Organizations should think of a serverless architecture as an execution engine for a single method or function, Smith says.
“Further refining that goal, the input and output of the function should be the smallest possible data that can be worked on,” Smith says. “Instead of using a serverless function to process a data file, send each row of data to a separate execution.”
By reducing the size of each unit of work, the narrative begins shifting to how quickly the network can move data between services. “For in-flight data, we can begin to think of the network as a kind of volatile storage where every clock-second affords us 10 [gigabytes] of storage per network interface,” Smith says. “Disk, the slowest system component, is therefore avoided until a final output must be stored persistently.”
Make functions as stateless as possible.
Global variables common in monolithic applications don’t work with serverless because the global state might not be persistent between invocations, says Daniel Dyla, a software engineer at Dynatrace, an application performance software provider.
“To combat this, serverless functions should be stateless wherever possible,” Dyla says. “If state is required, it is better to have one function that gathers state from an outside [database] and calls another stateless function which does the actual data processing. This way, you can keep stateful interactions quarantined to designated places where they are easier to manage.”
Dynatrace has been using serverless technology for the last couple of years, attracted by the low cost, ability to scale, and event-driven invocations, Dyla says. The company is using serverless computing for polling systems that need to be operating continuously for batch processing.
“The primary benefit we’ve seen is the low cost,” Dyla says. “Our serverless functions tend to be small snippets of code with burst loads that can scale up from zero and back very quickly.”
Automate deployment and testing.
While there are tools that make the manual deployment of serverless computing easy, automating the deployment allows you to have a consistent implementation with no room for human error, says Hristo Papazov, senior software engineer at Relativity, a provider of e-discovery software.
Automation “also allows other teams within your organization to easily adopt these technologies,” Papazov says.
Relativity is using serverless technology from Microsoft’s Azure cloud service, as part of an effort to improve customer experience with its e-discovery platform by ensuring its core components are up and running.

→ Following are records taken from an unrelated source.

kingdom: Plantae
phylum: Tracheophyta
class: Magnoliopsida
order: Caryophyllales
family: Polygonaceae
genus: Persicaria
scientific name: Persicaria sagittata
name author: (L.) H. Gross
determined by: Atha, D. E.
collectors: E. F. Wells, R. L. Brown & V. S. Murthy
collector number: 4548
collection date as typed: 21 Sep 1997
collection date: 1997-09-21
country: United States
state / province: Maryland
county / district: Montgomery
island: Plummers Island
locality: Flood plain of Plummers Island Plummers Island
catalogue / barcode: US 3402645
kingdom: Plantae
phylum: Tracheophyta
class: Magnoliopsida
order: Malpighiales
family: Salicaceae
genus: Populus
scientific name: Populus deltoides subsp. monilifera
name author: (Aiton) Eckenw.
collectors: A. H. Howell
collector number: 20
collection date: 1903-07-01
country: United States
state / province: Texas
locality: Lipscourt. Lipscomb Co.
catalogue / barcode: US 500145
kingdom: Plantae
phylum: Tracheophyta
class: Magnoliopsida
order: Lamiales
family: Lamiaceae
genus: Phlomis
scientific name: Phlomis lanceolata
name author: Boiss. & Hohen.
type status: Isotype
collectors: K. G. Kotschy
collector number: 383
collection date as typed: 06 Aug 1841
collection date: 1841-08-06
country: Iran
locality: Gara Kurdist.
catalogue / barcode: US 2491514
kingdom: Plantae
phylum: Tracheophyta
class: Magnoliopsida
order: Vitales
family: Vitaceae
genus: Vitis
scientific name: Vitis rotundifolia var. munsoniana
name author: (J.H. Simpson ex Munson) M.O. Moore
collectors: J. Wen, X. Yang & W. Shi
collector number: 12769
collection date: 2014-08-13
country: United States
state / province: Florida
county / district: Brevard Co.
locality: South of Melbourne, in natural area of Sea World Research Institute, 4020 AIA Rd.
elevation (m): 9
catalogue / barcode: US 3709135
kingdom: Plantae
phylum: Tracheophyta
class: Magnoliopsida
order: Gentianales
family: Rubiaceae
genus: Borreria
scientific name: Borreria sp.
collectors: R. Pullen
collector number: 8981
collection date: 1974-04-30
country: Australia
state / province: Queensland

The company leverages serverless for its internal monitoring tools, enabling users to process large amounts of telemetry data to quickly detect and resolve issues, Papazov says.
With the increasing complexity of serverless applications, unit testing becomes a critical part of the development cycle, and automation helps with that as well, Papazov says. “When Microsoft introduced Azure Functions a while back, unit testing was very difficult if not almost possible,” he says. “Things have come a long way since then and now adding unit tests to a project is very easy.”
Understand modern application architecture.
Managers should aim to break up applications into short running, independent and decoupled services, Carvalho says. “Architect a stateless application while taking advantage of supporting services like API management for communications and security features for user identity,” he says.
For example, a Web application server running continuously to process incoming transactions could be broken up by extracting the business logic and running them as microservices in a serverless framework, Carvalho says. “This removes the cost of continuously running the server while handing the headache of failover to the cloud provider.”
Make cyber security a priority.
Although with serverless companies might not have to worry about patching their servers or running anti-virus software, a serverless offering that is based on application programming interfaces (APIs) “radically multiplies the endpoints of your solution,” Corless says. “And if your APIs are used by your customers [or] partners, it gets even hairier.”
As a result, companies might need to rethink their approach to firewall rules, “as you can quickly create an unmanageable mess,” Corless says.